Identify each line in the records below that contains the string "certain", and copy those lines. Case counts.

(Part of a data file)
▬▬▬▬▬▬
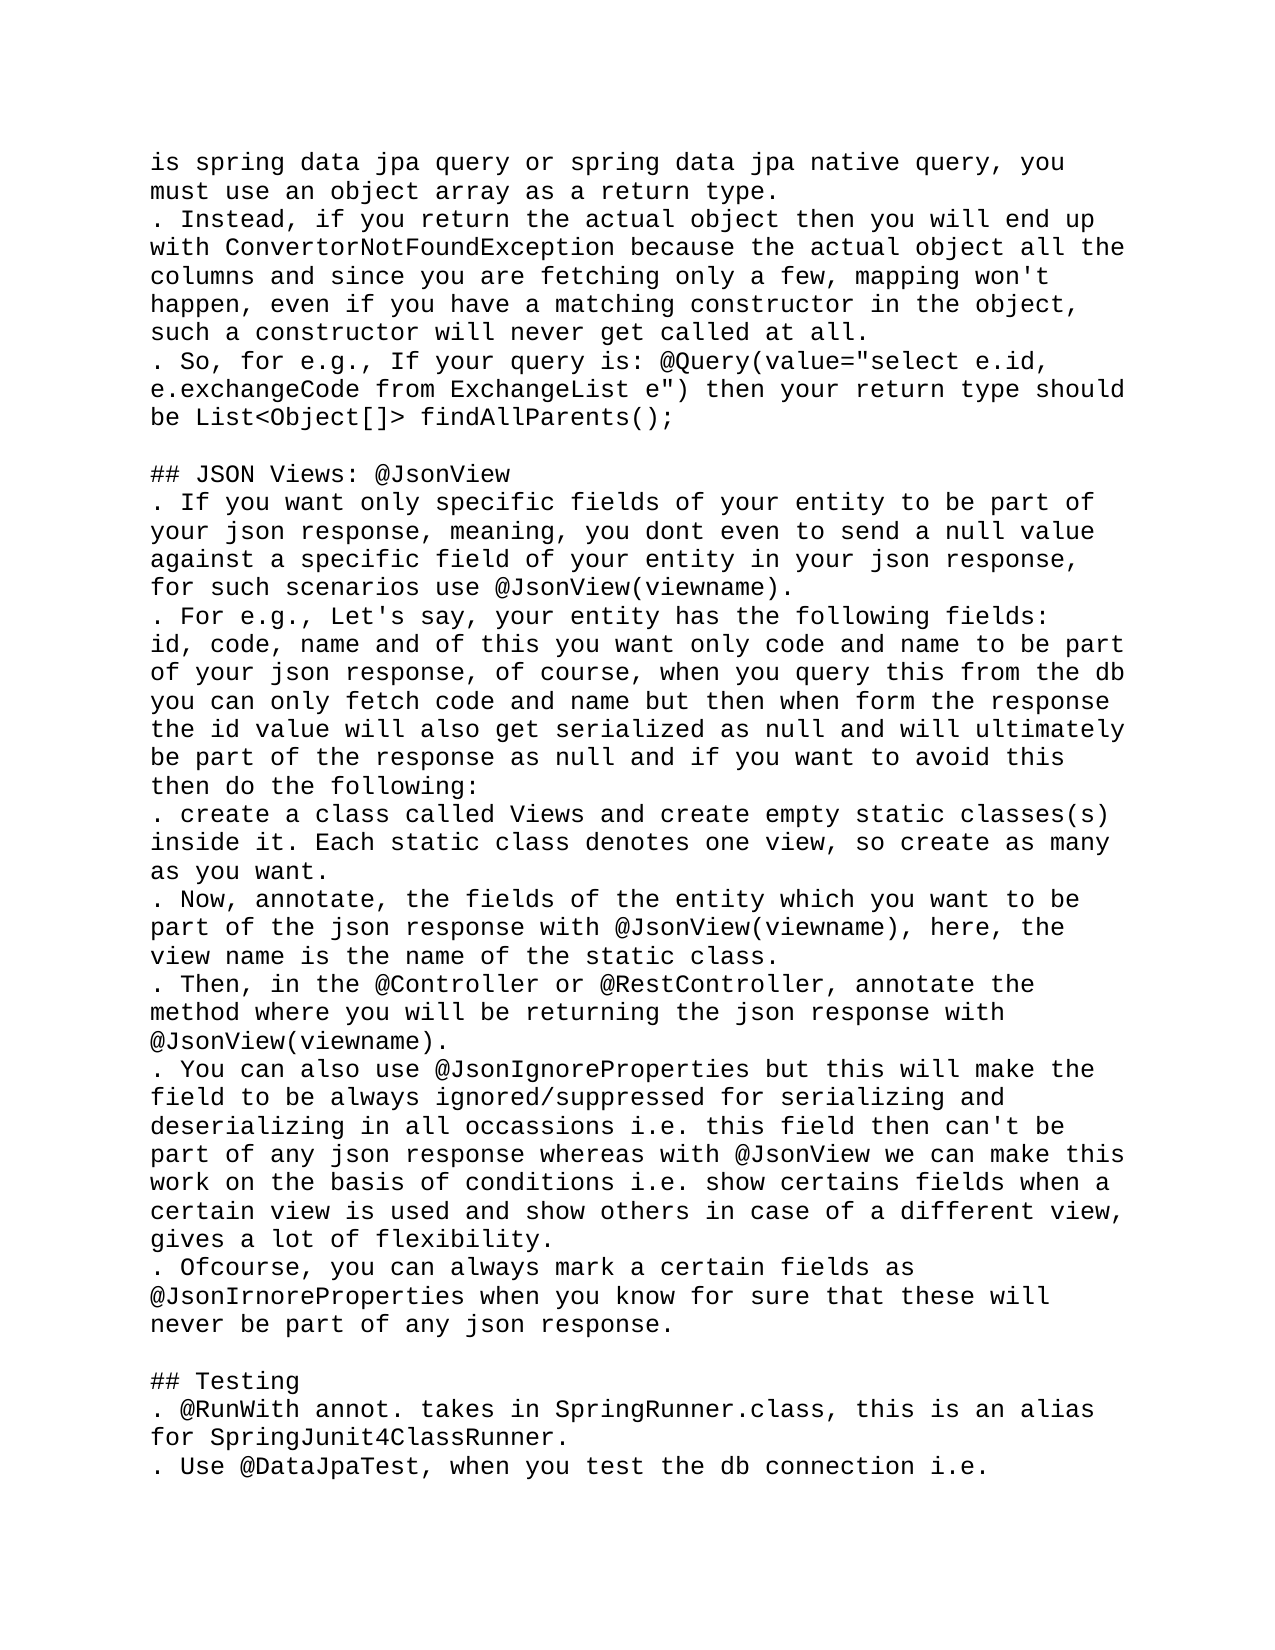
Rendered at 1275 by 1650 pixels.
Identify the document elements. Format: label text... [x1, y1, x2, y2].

text . Use @DataJpaTest, when you test the db connection i.e. [150, 1453, 1125, 1482]
text ## Testing [150, 1368, 1125, 1397]
text . Then, in the @Controller or @RestController, annotate the method where you will be returning the json response with @JsonView(viewname). [150, 972, 1125, 1057]
text is spring data jpa query or spring data jpa native query, you must use an object array as a return type. [150, 150, 1125, 207]
text . @RunWith annot. takes in SpringRunner.class, this is an alias for SpringJunit4ClassRunner. [150, 1397, 1125, 1453]
text ## JSON Views: @JsonView [150, 462, 1125, 490]
text . You can also use @JsonIgnoreProperties but this will make the field to be always ignored/suppressed for serializing and deserializing in all occassions i.e. this field then can't be part of any json response whereas with @JsonView we can make this work on the basis of conditions i.e. show certains fields when a certain view is used and show others in case of a different view, gives a lot of flexibility. [150, 1057, 1125, 1255]
text . Now, annotate, the fields of the entity which you want to be part of the json response with @JsonView(viewname), here, the view name is the name of the static class. [150, 887, 1125, 972]
text . So, for e.g., If your query is: @Query(value="select e.id, e.exchangeCode from ExchangeList e") then your return type should be List<Object[]> findAllParents(); [150, 348, 1125, 433]
text id, code, name and of this you want only code and name to be part of your json response, of course, when you query this from the db you can only fetch code and name but then when form the response the id value will also get serialized as null and will ultimately be part of the response as null and if you want to avoid this then do the following: [150, 632, 1125, 802]
text . Instead, if you return the actual object then you will end up with ConvertorNotFoundException because the actual object all the columns and since you are fetching only a few, mapping won't happen, even if you have a matching constructor in the object, such a constructor will never get called at all. [150, 207, 1125, 348]
text . For e.g., Let's say, your entity has the following fields: [150, 603, 1125, 632]
text . create a class called Views and create empty static classes(s) inside it. Each static class denotes one view, so create as many as you want. [150, 802, 1125, 887]
text . If you want only specific fields of your entity to be part of your json response, meaning, you dont even to send a null value against a specific field of your entity in your json response, for such scenarios use @JsonView(viewname). [150, 490, 1125, 603]
text . Ofcourse, you can always mark a certain fields as @JsonIrnoreProperties when you know for sure that these will never be part of any json response. [150, 1255, 1125, 1340]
▬▬▬▬▬▬
__OUTPUT OF THE EXERCISE__.
text . You can also use @JsonIgnoreProperties but this will make the field to be always ignored/suppressed for serializing and deserializing in all occassions i.e. this field then can't be part of any json response whereas with @JsonView we can make this work on the basis of conditions i.e. show certains fields when a certain view is used and show others in case of a different view, gives a lot of flexibility. [150, 1057, 1125, 1255]
text . Ofcourse, you can always mark a certain fields as @JsonIrnoreProperties when you know for sure that these will never be part of any json response. [150, 1255, 1125, 1340]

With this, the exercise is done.